1. FDI Characteristics
2. Laws Governing FDI
3. Risk Management
4. Sample FDI Laws

FDI law regulates foreign direct investments, a situation in which an investor who lives in one national economy has significant influence or control over a business that exists in a different economy, according to the International Monetary Fund.

FDI Characteristics

This type of investment consists of:

  • A long-term relationship between the business and the investor
  • Ownership of more than 10 percent of the business's voting shares, either directly or indirectly
  • Substantial influence over the operations of the business

While portfolio investment is passive, FDI is considered active investment because of its managerial component. Unlike the widespread nationalization practiced from the 1950s through the 1970s, today FDI is supported across the globe for its ability to stabilize economies, encourage growth, and share technology and knowledge.

Laws Governing FDI

This form of investment is regulated by international laws as well as the applicable domestic laws for both economies involved in a transaction. The latter primarily focuses on safeguarding investors, attracting FDI, resolving disputes, and establishing security measures, tax incentives, and standards for national treatment.

International law for FDI comprises multilateral treaties, inter alia, bilateral investment treaties, judicial decisions, and established international law. Multilateral treaties are designed to be used when national laws conflict and include Agreement on Trade-Related Investment Measures and the Agreement on Trade-Related Aspects of Intellectual Property. Although no attempts to create an overarching treaty of this kind have been successful, U.S. FDIs are governed by bilateral treaties with more than 40 nations.
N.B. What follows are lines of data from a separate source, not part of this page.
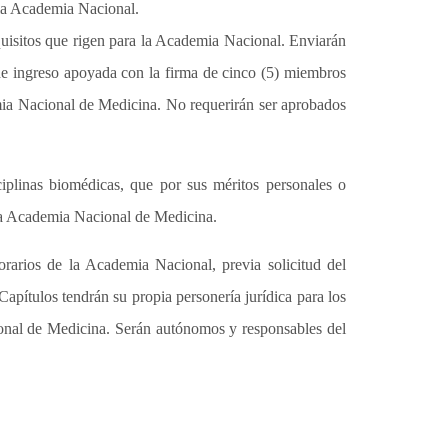
 la Academia Nacional.
uisitos que rigen para la Academia Nacional. Enviarán
de ingreso apoyada con la firma de cinco (5) miembros
mia Nacional de Medicina. No requerirán ser aprobados
iplinas biomédicas, que por sus méritos personales o
 la Academia Nacional de Medicina.
rios de la Academia Nacional, previa solicitud del
apítulos tendrán su propia personería jurídica para los
ional de Medicina. Serán autónomos y responsables del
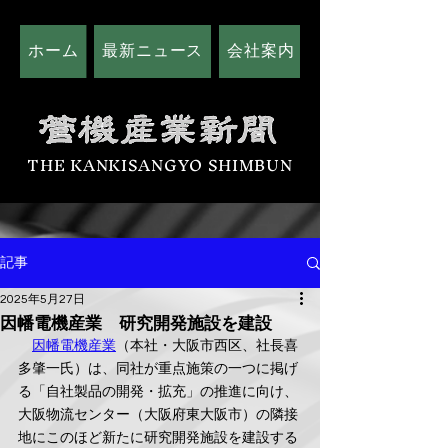
ホーム
最新ニュース
会社案内
広告掲載につい
THE KANKISANGYO SHIMBUN
記事
2025年5月27日
因幡電機産業 研究開発施設を建設
因幡電機産業
（本社・大阪市西区、社長喜
多肇一氏）は、同社が重点施策の一つに掲げ
る「自社製品の開発・拡充」の推進に向け、
大阪物流センター（大阪府東大阪市）の隣接
地にこのほど新たに研究開発施設を建設する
When a dispute arises between the investor and the nation in question, the investor should first rely on his or her own national laws, followed by the laws of the other nation, and then by international dispute resolution and arbitration procedures.

Risk Management

The risks of FDI are covered by international law. One example is the United Nations General Assembly resolution 1803, which calls for adequate compensation. The Multilateral Investment Guarantee Agency (MIGA) provides insurance against contract breach, currency issues, civil disturbance, war, and terrorism for individuals and businesses who invest in developing economies. A federal agency called the Overseas Private Investment Corporation offers private insurance policies for U.S investors that cover currency issues, political violence, and expropriation.

The International Centre for Settlement of Investment Disputes (ICSID) offers international dispute arbitration. This agency formed a multilateral treaty that has been in effect since 1966 and is considered the leading institution for FDI-related arbitration.

The Transatlantic Trade and Investment Partnership between the U.S. and the European Union includes a method for settling disputes between nations and investors in which claims can be brought against governments that breach standards of investment protection. Similar agreements include the North American Free Trade Agreement (NAFTA), the Comprehensive Economic and Trade Agreement, and the Central American Free Trade Agreement.

Sample FDI Laws

These FDI laws are reprinted from those established by the Embassy of the Kingdom of Saudi Arabia.

Article 1:

The following expressions and terms shall have the meaning ascribed beside each, unless the context deems otherwise:

* The Council: The Supreme Economic Council.

* Board of Directors: The Board of Directors of the General Investment Authority.

* The Authority: The General Investment Authority.

* The Governor: The Governor of the General Investment Authority and Chairman of the Board of Directors.

* Foreign Investor: The natural person of non-Saudi nationality or otherwise the body corporate, where all partners are non- Saudi nationals.

* Foreign Investment: Investment of Foreign Capital in a licensed activity under this Act.

* Foreign Capital: The Foreign Capital in this Act shall mean, for example but not limited to, the following funds and rights as long as they are possessed by a Foreign Investor:

1. Money, securities and commercial instruments.

2. Foreign investment profits if they are invested to increase the capital, expansion of existing projects or establishment of new projects.

3. Machinery, equipment, supplies, spare-parts, means of transportation and production requirements relevant to the investment.

4. Legal rights, i.e., licenses, intellectual properties, technical know-how, administrative skills, and production techniques.

* Production Facilities: Projects for the production of industrial and agricultural products (plant and animal).

* Service Facilities: Service and construction projects.

* The Act: The Foreign Investment Act.